◆ **The problem**
Would you transcribe the whole listing exactly and drop its images?

◆ **Given data**
· · ·

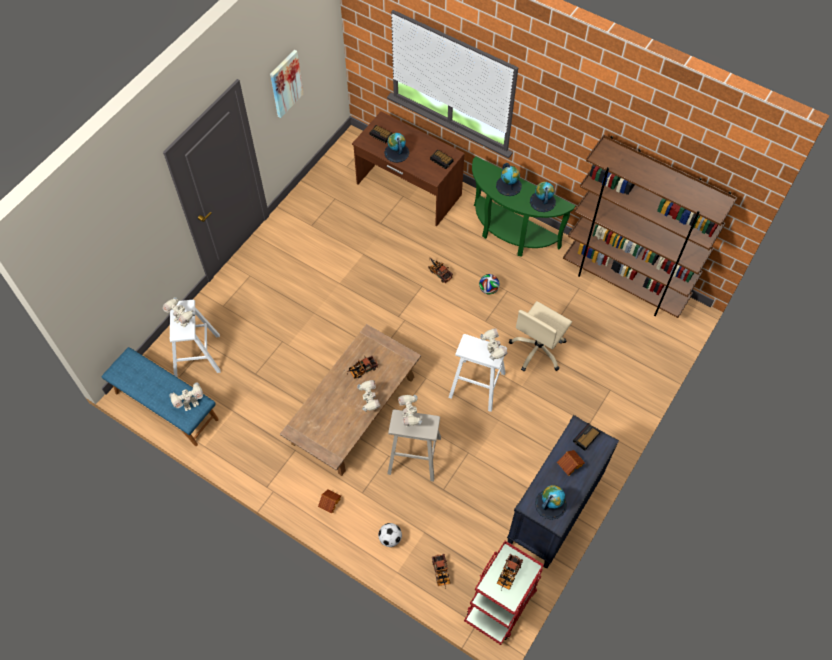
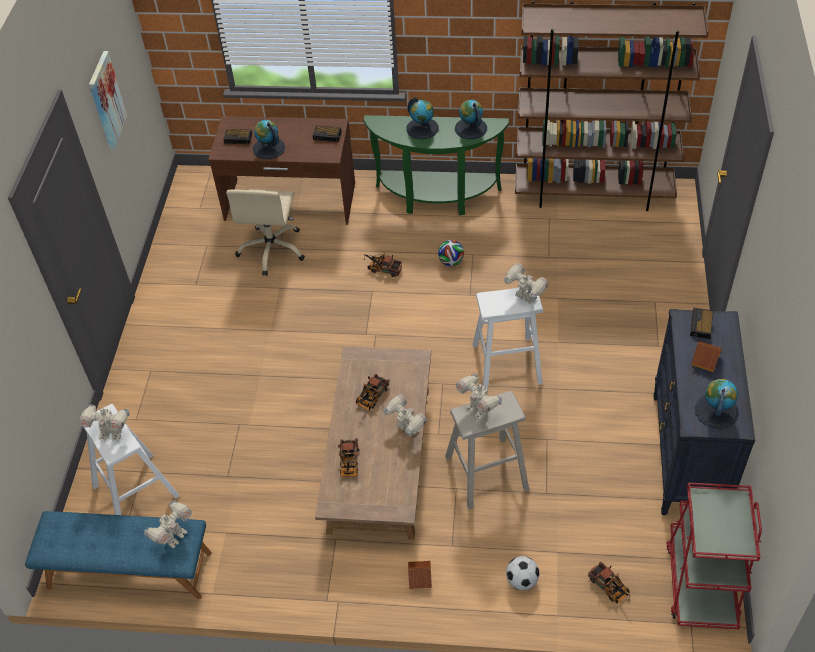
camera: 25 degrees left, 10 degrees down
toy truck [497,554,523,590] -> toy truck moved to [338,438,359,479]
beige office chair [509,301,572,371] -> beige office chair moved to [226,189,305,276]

· · ·

◆ **Result for this task**
camera: 25 degrees left, 10 degrees down
toy truck [497,554,523,590] -> toy truck moved to [338,438,359,479]
beige office chair [509,301,572,371] -> beige office chair moved to [226,189,305,276]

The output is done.